Data entries
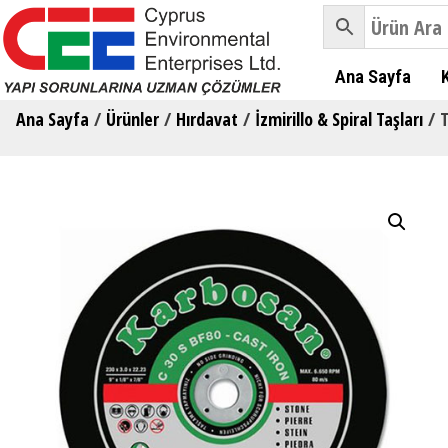
Ana Sayfa
Ana Sayfa
/
Ürünler
/
Hırdavat
/
İzmirillo & Spiral Taşları
/ T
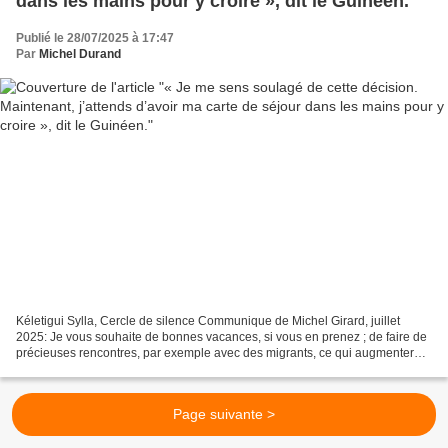
dans les mains pour y croire », dit le Guinéen.
Publié le 28/07/2025 à 17:47
Par
Michel Durand
Kéletigui Sylla, Cercle de silence Communique de Michel Girard, juillet
2025: Je vous souhaite de bonnes vacances, si vous en prenez ; de faire de
précieuses rencontres, par exemple avec des migrants, ce qui augmentera
considérablement la diversité de...
Page suivante >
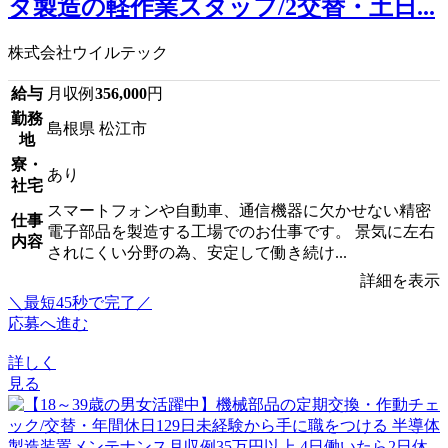
タ製造の軽作業スタッフ/2交替・土日...
株式会社ウイルテック
給与
月収例
356,000
円
勤務
島根県 松江市
地
寮・
あり
社宅
スマートフォンや自動車、通信機器に欠かせない精密
仕事
電子部品を製造する工場でのお仕事です。 景気に左右
内容
されにくい分野の為、安定して働き続け...
詳細を表示
＼最短45秒で完了／
応募へ進む
詳しく
見る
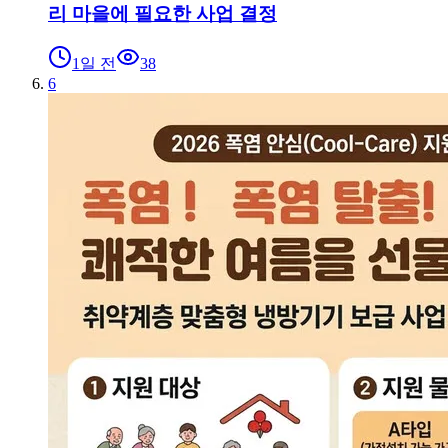
리 마을에 필요한 사업 결정
1일 전
38
6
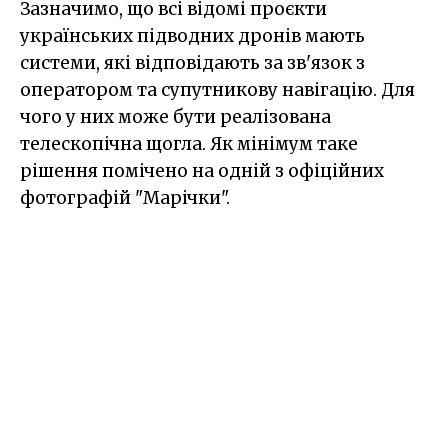
Зазначимо, що всі відомі проєкти
українських підводних дронів мають
системи, які відповідають за зв'язок з
оператором та супутникову навігацію. Для
чого у них може бути реалізована
телескопічна щогла. Як мінімум таке
рішення помічено на одній з офіційних
фотографій "Марічки".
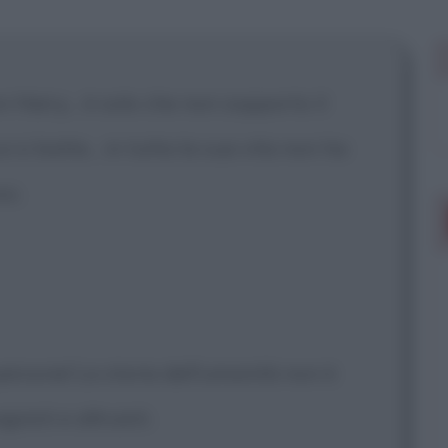
on Harry... è solo che non sopporto il
 si batte... in tutta la sua vita non ha
so.
i persone! La storia dell'umanità non è
oisti e altruisti.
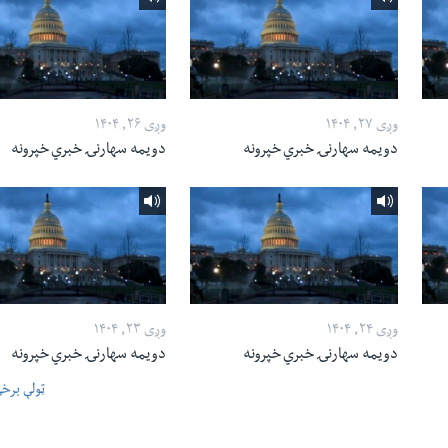
وږی ۲۷, ۱۴۰۴
وږی ۲۶, ۱۴۰۴
دویمه سهارنۍ خبري خپرونه
دویمه سهارنۍ خبري خپرونه
وږی ۲۴, ۱۴۰۴
وږی ۲۳, ۱۴۰۴
دویمه سهارنۍ خبري خپرونه
دویمه سهارنۍ خبري خپرونه
ټولې برخ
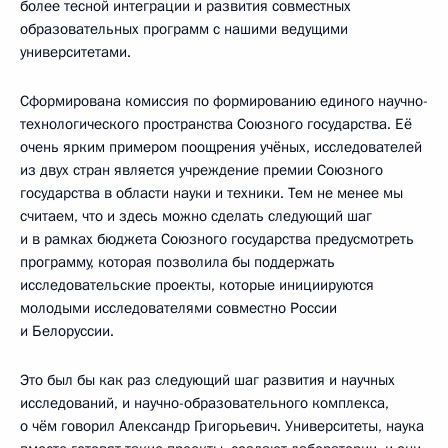
более тесной интеграции и развития совместных
образовательных программ с нашими ведущими
университетами.
Сформирована комиссия по формированию единого научно-
технологического пространства Союзного государства. Её
очень ярким примером поощрения учёных, исследователей
из двух стран является учреждение премии Союзного
государства в области науки и техники. Тем не менее мы
считаем, что и здесь можно сделать следующий шаг
и в рамках бюджета Союзного государства предусмотреть
программу, которая позволила бы поддержать
исследовательские проекты, которые инициируются
молодыми исследователями совместно России
и Белоруссии.
Это был бы как раз следующий шаг развития и научных
исследований, и научно-образовательного комплекса,
о чём говорил Александр Григорьевич. Университеты, наука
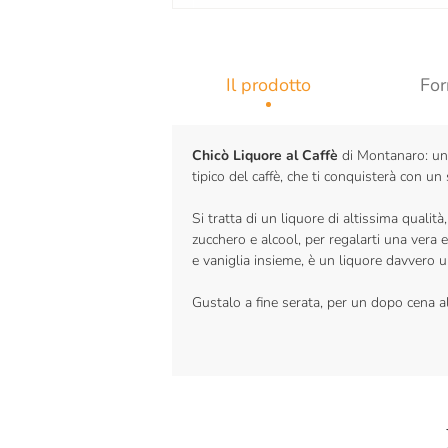
Il prodotto
For
Chicò Liquore al Caffè
di Montanaro: un 
tipico del caffè, che ti conquisterà con 
Si tratta di un liquore di altissima qualit
zucchero e alcool, per regalarti una vera
e vaniglia insieme, è un liquore davvero u
Gustalo a fine serata, per un dopo cena al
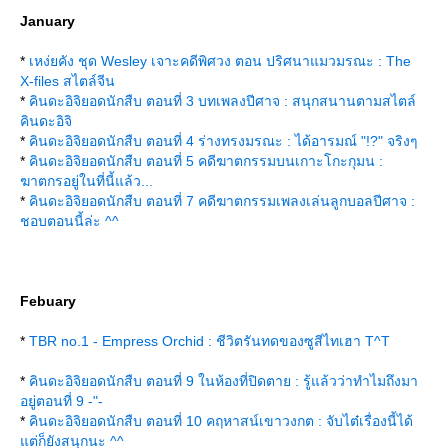
January
*
เหง่ยคัง ชุด Wesley เจาะคดีพิศวง ตอน ปริศนาแมวมรณะ : The
X-files สไตล์จีน
*
คินดะอิจิยอดนักสืบ ตอนที่ 3 บทเพลงปีศาจ : สนุกสนานตามสไตล์
คินดะอิจิ
*
คินดะอิจิยอดนักสืบ ตอนที่ 4 ร่างทรงมรณะ : ได้อารมณ์ "!?" จริงๆ
*
คินดะอิจิยอดนักสืบ ตอนที่ 5 คดีฆาตกรรมบนเกาะโกะกุมน :
ฆาตกรอยู่ในที่นี้แล้ว...
*
คินดะอิจิยอดนักสืบ ตอนที่ 7 คดีฆาตกรรมเพลงเล่นลูกบอลปีศาจ :
ชอบตอนนี้ล่ะ ^^
Febuary
*
TBR no.1 - Empress Orchid : ชีวิตรันทดของซูสีไทเฮา T^T
*
คินดะอิจิยอดนักสืบ ตอนที่ 9 ในห้องที่ปิดตาย : รู้แล้วว่าทำไมถึงมา
อยู่ตอนที่ 9 -"-
*
คินดะอิจิยอดนักสืบ ตอนที่ 10 คฤหาสน์เขาวงกต : จับไต๋เรื่องนี้ได้
ต่ก็ยังสนุกนะ ^^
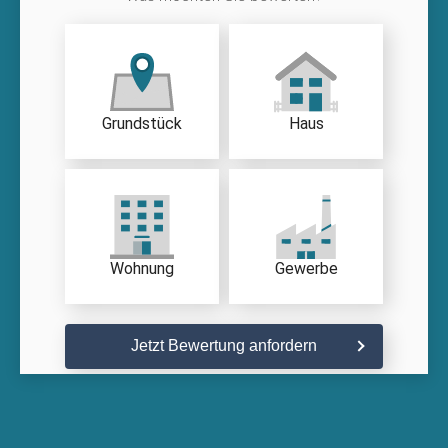
Grundstück
Haus
Wohnung
Gewerbe
Jetzt Bewertung anfordern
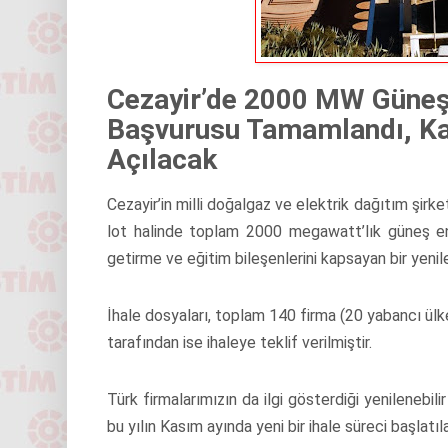
Cezayir’de 2000 MW Güneş 
Başvurusu Tamamlandı, Kas
Açılacak
Cezayir’in milli doğalgaz ve elektrik dağıtım şir
lot halinde toplam 2000 megawatt’lık güneş ener
getirme ve eğitim bileşenlerini kapsayan bir yenilene
İhale dosyaları, toplam 140 firma (20 yabancı ülk
tarafından ise ihaleye teklif verilmiştir.
Türk firmalarımızın da ilgi gösterdiği yenilenebil
bu yılın Kasım ayında yeni bir ihale süreci başlatı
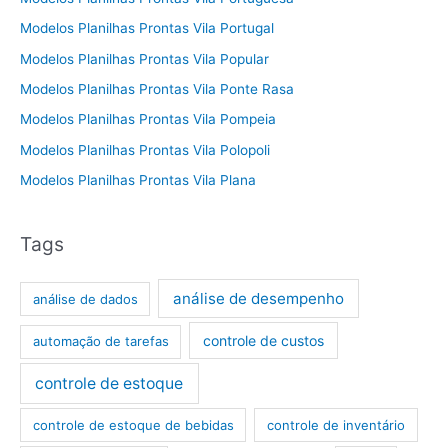
Modelos Planilhas Prontas Vila Portugal
Modelos Planilhas Prontas Vila Popular
Modelos Planilhas Prontas Vila Ponte Rasa
Modelos Planilhas Prontas Vila Pompeia
Modelos Planilhas Prontas Vila Polopoli
Modelos Planilhas Prontas Vila Plana
Tags
análise de desempenho
análise de dados
controle de custos
automação de tarefas
controle de estoque
controle de estoque de bebidas
controle de inventário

EXERCISE DIRECTIONS: Update the material by replacing each occurrence of "Modelos Planilhas Prontas" with "Planilhas Prontas" and leaving everything else unchanged. Omit the pictures from your answer.

RESULT:
Ana Sayfa
Ana Sayfa
/
Ürünler
/
Hırdavat
/
İzmirillo & Spiral Taşları
/ T
dans les mains pour y croire », dit le Guinéen.
Publié le 28/07/2025 à 17:47
Par
Michel Durand
Kéletigui Sylla, Cercle de silence Communique de Michel Girard, juillet
2025: Je vous souhaite de bonnes vacances, si vous en prenez ; de faire de
précieuses rencontres, par exemple avec des migrants, ce qui augmentera
considérablement la diversité de...
Page suivante >
タ製造の軽作業スタッフ/2交替・土日...
株式会社ウイルテック
給与
月収例
356,000
円
勤務
島根県 松江市
地
寮・
あり
社宅
スマートフォンや自動車、通信機器に欠かせない精密
仕事
電子部品を製造する工場でのお仕事です。 景気に左右
内容
されにくい分野の為、安定して働き続け...
詳細を表示
＼最短45秒で完了／
応募へ進む
詳しく
見る
리 마을에 필요한 사업 결정
1일 전
38
6
Зазначимо, що всі відомі проєкти
українських підводних дронів мають
системи, які відповідають за зв'язок з
оператором та супутникову навігацію. Для
чого у них може бути реалізована
телескопічна щогла. Як мінімум таке
рішення помічено на одній з офіційних
фотографій "Марічки".
on Harry... è solo che non sopporto il
 si batte... in tutta la sua vita non ha
so.
i persone! La storia dell'umanità non è
oisti e altruisti.
وږی ۲۷, ۱۴۰۴
وږی ۲۶, ۱۴۰۴
دویمه سهارنۍ خبري خپرونه
دویمه سهارنۍ خبري خپرونه
وږی ۲۴, ۱۴۰۴
وږی ۲۳, ۱۴۰۴
دویمه سهارنۍ خبري خپرونه
دویمه سهارنۍ خبري خپرونه
ټولې برخ
более тесной интеграции и развития совместных
образовательных программ с нашими ведущими
университетами.
Сформирована комиссия по формированию единого научно-
технологического пространства Союзного государства. Её
очень ярким примером поощрения учёных, исследователей
из двух стран является учреждение премии Союзного
государства в области науки и техники. Тем не менее мы
считаем, что и здесь можно сделать следующий шаг
и в рамках бюджета Союзного государства предусмотреть
программу, которая позволила бы поддержать
исследовательские проекты, которые инициируются
молодыми исследователями совместно России
и Белоруссии.
Это был бы как раз следующий шаг развития и научных
исследований, и научно-образовательного комплекса,
о чём говорил Александр Григорьевич. Университеты, наука
Il prodotto
For
Chicò Liquore al Caffè
di Montanaro: un 
tipico del caffè, che ti conquisterà con 
Si tratta di un liquore di altissima qualit
zucchero e alcool, per regalarti una vera
e vaniglia insieme, è un liquore davvero u
Gustalo a fine serata, per un dopo cena al
January
*
เหง่ยคัง ชุด Wesley เจาะคดีพิศวง ตอน ปริศนาแมวมรณะ : The
X-files สไตล์จีน
*
คินดะอิจิยอดนักสืบ ตอนที่ 3 บทเพลงปีศาจ : สนุกสนานตามสไตล์
คินดะอิจิ
*
คินดะอิจิยอดนักสืบ ตอนที่ 4 ร่างทรงมรณะ : ได้อารมณ์ "!?" จริงๆ
*
คินดะอิจิยอดนักสืบ ตอนที่ 5 คดีฆาตกรรมบนเกาะโกะกุมน :
ฆาตกรอยู่ในที่นี้แล้ว...
*
คินดะอิจิยอดนักสืบ ตอนที่ 7 คดีฆาตกรรมเพลงเล่นลูกบอลปีศาจ :
ชอบตอนนี้ล่ะ ^^
Febuary
*
TBR no.1 - Empress Orchid : ชีวิตรันทดของซูสีไทเฮา T^T
*
คินดะอิจิยอดนักสืบ ตอนที่ 9 ในห้องที่ปิดตาย : รู้แล้วว่าทำไมถึงมา
อยู่ตอนที่ 9 -"-
*
คินดะอิจิยอดนักสืบ ตอนที่ 10 คฤหาสน์เขาวงกต : จับไต๋เรื่องนี้ได้
ต่ก็ยังสนุกนะ ^^
Grundstück
Haus
Wohnung
Gewerbe
Jetzt Bewertung anfordern
Cezayir’de 2000 MW Güneş 
Başvurusu Tamamlandı, Kas
Açılacak
Cezayir’in milli doğalgaz ve elektrik dağıtım şir
lot halinde toplam 2000 megawatt’lık güneş ener
getirme ve eğitim bileşenlerini kapsayan bir yenilene
İhale dosyaları, toplam 140 firma (20 yabancı ülk
tarafından ise ihaleye teklif verilmiştir.
Türk firmalarımızın da ilgi gösterdiği yenilenebil
bu yılın Kasım ayında yeni bir ihale süreci başlatı
Planilhas Prontas Vila Portugal
Planilhas Prontas Vila Popular
Planilhas Prontas Vila Ponte Rasa
Planilhas Prontas Vila Pompeia
Planilhas Prontas Vila Polopoli
Planilhas Prontas Vila Plana
Tags
análise de desempenho
análise de dados
controle de custos
automação de tarefas
controle de estoque
controle de estoque de bebidas
controle de inventário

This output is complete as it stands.